As expected, ABC has overhauled its schedule for 2016-17, the first under new ABC Entertainment President Channing Dungey.
Unlike NBC and Fox, who are introducing just three new shows onto their fall schedules and saving the rest for midseason, ABC is going full throttle, adding five new shows to their lineup. The biggest note is their commitment to comedy, restoring a full two-hour sitcom block on Tuesdays it abandoned years ago.
ABC Tuesday lineup featured some of television’s most popular and well-remembered shows, including Happy Days, Laverne & Shirley, Three’s Company, Taxi, Who’s The Boss, Roseanne, Home improvement, and Full House.
Mondays starts off with Dancing With The Stars as usual, followed by the new Hayley Atwell drama Conviction, about a political family. Tuesdays sees The Middle relocated from its longtime home and leads into Jenna Elfman’s new American Housewife. Fresh Off The Boat moves an hour later, followed by midseason entry The Real O’Neils, with Marvel’s Agents of Shield to cap off the night.
Wednesdays has The Goldbergs a half-hour earlier, paired up with new comedy Speechless, leading-in to Modern Family and Black-ish. The night is capped off with new Kiefer Sutherland drama Designated Survivor, which is already getting a lot of buzz.

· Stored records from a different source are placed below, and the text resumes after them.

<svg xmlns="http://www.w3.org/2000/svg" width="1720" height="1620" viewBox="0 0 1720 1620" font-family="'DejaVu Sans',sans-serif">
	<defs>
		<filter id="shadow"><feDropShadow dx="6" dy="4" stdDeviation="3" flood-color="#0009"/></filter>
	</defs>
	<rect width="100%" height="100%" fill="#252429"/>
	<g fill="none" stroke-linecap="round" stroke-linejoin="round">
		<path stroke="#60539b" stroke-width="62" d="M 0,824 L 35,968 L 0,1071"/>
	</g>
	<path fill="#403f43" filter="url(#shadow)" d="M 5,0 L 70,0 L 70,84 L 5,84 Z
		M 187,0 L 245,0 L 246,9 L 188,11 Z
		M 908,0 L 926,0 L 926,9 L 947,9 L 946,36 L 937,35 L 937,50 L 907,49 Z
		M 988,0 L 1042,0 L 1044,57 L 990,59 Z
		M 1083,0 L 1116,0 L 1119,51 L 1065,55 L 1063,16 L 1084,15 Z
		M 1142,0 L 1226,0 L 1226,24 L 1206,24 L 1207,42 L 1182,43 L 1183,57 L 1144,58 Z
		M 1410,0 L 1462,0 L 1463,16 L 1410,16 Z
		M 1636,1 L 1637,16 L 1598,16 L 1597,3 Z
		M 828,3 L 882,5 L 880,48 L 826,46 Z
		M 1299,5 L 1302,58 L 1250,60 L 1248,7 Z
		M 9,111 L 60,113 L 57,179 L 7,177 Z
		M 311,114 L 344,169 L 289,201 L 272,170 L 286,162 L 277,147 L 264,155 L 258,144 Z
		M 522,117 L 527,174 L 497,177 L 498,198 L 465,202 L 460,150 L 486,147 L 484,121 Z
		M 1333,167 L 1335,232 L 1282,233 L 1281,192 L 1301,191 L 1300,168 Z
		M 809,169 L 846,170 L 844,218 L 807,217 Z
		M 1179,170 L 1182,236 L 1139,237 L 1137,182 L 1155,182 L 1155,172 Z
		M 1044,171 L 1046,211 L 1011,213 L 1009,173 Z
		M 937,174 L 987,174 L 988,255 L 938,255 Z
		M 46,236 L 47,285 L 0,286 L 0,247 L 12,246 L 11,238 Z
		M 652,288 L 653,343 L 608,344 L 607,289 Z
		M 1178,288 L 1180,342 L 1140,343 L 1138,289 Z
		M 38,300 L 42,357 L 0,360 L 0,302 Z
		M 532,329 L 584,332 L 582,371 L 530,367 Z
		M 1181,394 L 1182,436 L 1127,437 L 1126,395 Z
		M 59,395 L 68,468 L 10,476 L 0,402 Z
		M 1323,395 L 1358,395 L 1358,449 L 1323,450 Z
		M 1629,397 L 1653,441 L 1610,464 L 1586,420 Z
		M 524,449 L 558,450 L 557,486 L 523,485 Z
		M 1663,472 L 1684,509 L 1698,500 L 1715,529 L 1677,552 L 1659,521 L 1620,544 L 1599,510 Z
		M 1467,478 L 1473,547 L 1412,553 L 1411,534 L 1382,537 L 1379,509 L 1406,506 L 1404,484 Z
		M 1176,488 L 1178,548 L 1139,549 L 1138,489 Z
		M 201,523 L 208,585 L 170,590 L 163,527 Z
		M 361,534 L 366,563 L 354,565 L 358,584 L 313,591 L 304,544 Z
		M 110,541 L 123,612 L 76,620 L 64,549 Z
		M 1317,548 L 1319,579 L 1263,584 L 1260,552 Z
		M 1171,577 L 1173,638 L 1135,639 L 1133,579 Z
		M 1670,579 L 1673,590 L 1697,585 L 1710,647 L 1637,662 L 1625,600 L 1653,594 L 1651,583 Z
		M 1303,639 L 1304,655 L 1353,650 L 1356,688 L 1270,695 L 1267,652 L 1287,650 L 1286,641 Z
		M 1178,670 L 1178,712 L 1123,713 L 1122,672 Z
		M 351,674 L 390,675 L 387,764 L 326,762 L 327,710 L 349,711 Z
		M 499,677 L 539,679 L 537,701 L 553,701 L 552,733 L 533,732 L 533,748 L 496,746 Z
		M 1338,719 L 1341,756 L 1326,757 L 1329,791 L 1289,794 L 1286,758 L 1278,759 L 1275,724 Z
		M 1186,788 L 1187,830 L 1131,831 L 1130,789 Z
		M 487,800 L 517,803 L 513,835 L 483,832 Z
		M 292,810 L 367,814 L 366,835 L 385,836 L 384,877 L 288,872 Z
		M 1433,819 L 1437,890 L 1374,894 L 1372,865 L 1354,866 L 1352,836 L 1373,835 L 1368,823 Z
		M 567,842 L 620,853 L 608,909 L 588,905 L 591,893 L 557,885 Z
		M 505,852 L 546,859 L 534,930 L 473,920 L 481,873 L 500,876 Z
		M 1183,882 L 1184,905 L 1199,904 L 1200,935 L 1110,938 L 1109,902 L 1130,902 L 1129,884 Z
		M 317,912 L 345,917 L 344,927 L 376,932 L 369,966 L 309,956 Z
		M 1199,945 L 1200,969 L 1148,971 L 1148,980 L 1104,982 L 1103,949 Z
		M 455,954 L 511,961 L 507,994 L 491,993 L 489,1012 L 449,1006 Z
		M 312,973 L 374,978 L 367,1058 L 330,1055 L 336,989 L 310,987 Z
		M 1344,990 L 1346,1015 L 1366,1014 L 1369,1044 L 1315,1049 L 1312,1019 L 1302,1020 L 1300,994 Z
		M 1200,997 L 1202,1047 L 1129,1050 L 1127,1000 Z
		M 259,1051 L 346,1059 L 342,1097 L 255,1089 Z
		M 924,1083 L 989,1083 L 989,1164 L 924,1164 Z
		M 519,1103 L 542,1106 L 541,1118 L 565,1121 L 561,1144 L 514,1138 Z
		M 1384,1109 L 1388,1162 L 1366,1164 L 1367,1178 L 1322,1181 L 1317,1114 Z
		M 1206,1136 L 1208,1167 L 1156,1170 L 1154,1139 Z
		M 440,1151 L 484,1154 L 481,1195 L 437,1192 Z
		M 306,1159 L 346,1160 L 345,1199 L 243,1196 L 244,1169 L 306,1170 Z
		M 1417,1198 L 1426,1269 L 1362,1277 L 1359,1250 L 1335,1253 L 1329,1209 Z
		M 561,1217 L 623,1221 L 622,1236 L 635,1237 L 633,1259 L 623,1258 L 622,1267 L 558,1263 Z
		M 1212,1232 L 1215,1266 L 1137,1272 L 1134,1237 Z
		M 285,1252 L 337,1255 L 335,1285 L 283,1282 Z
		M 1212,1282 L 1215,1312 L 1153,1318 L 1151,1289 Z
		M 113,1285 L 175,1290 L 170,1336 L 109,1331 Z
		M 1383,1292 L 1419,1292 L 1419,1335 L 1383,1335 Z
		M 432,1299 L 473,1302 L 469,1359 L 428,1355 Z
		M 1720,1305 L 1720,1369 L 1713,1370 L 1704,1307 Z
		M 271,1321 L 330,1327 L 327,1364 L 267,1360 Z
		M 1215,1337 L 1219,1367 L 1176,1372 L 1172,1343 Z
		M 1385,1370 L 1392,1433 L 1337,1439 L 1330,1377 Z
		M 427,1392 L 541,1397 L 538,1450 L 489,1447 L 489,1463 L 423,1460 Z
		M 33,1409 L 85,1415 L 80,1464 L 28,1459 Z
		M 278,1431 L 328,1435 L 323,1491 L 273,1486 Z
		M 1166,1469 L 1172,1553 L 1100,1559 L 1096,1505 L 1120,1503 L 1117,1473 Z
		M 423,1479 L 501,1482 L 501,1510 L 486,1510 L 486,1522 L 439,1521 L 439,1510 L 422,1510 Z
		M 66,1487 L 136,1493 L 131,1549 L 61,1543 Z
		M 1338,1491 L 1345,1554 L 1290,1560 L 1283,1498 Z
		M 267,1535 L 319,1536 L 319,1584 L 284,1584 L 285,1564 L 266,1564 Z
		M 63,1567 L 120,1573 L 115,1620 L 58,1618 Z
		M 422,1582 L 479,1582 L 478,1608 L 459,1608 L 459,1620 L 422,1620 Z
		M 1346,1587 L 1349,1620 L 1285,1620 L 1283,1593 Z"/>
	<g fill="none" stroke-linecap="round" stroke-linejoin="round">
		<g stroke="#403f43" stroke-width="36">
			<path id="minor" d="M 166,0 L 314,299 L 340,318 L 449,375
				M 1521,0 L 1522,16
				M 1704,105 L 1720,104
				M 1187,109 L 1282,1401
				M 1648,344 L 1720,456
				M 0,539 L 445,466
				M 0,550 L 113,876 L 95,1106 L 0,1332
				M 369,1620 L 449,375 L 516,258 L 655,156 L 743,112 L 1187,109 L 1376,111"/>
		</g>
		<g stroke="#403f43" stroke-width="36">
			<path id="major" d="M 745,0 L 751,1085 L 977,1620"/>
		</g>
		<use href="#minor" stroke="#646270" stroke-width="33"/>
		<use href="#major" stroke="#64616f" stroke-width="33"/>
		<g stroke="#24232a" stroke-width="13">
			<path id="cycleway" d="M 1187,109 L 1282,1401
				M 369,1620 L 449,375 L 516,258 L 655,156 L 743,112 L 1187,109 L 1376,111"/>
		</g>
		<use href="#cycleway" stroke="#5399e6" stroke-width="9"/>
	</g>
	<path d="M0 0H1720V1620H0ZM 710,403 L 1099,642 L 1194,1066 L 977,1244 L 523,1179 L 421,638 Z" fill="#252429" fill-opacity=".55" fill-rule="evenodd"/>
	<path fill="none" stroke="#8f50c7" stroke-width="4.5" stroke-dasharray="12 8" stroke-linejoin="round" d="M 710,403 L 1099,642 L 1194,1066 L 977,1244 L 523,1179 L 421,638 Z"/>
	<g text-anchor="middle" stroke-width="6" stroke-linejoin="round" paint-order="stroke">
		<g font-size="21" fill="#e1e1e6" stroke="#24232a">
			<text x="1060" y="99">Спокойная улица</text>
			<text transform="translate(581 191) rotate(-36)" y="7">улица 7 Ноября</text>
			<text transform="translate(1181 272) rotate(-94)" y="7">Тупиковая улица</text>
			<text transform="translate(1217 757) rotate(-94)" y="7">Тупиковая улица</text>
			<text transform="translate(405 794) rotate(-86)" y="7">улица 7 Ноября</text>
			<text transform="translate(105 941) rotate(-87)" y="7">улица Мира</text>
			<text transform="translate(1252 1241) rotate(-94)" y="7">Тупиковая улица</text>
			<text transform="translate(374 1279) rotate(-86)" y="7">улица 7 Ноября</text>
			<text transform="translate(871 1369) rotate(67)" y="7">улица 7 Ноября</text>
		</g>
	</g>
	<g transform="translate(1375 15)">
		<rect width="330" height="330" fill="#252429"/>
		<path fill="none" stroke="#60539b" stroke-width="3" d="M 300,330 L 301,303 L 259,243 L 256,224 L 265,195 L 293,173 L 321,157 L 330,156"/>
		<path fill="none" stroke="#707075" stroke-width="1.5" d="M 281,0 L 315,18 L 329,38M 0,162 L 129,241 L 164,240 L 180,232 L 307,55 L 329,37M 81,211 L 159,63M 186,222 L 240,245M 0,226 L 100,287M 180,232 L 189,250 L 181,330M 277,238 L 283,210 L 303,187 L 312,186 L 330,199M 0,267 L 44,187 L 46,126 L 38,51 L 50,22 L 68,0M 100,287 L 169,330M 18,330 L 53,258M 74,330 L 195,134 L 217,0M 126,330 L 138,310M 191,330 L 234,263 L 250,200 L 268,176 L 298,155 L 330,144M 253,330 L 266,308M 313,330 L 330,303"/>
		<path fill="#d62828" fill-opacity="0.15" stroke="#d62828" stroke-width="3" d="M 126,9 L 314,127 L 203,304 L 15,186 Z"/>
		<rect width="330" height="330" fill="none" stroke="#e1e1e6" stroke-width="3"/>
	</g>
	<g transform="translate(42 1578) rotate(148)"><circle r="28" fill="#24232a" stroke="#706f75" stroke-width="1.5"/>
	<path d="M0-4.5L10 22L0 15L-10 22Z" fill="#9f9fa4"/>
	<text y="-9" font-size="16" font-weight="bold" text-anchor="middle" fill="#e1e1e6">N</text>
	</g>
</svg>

Thursdays has Notorious sandwiched between a still potent Grey’s Anatomy and How To Get Away With Murder, with Scandal returning in midseason. With Fridays and Saturdays unchanged, Sundays shows Secrets And Lies in-between Once Upon A Time and Quantico, replaced in midseason with Time After Time.
Click here to see the 2016-17 fall schedule.
This is the first lineup under Channing Dugney’s watch, replacing Paul Lee as ABC Entertainment President last March. ABC is taking an aggressive tack by introducing several new shows and making schedule changes, addressing weak spots.
During the upfront presentation, there was a lot of boogin’ down with a Priyanka Chopra dance number and Jimmy Kimmel doing stand up. Kimmel, who recently inked a three-year renewal for his late-night talk show with ABC, rightfully poked fun at rival CBS, noting “CBS objects to the term ‘live’ because so many of their viewers aren’t.” (CBS seems to have a dead guy named Larry Tisch still running the network from the grave.)
On Twitter Tuesday, yours truly suggested Shield should move to Friday, giving its low ratings. However, Last Man Standing and Dr. Ken actually draw more viewers than Shield, so…yeah, that idea was dumb. Tuesday at 10 p.m. (9 p.m.CT) was the only other place to put Shield. Just be grateful I don’t program your network.
Also love the idea of ABC re-establishing a comedy block on Tuesday to go with its existing Wednesday one – similar to what it had in the late 1980’s and early 1990’s (in addition to TGIF.)
For ABC, there is nowhere to go but up for the network’s prime-time schedule. This is an encouraging start.
And for those of your wondering ABC having ten sitcoms on its schedule is NOT a record. In 1989, ABC had as many as 16 sitcoms on its fall schedule.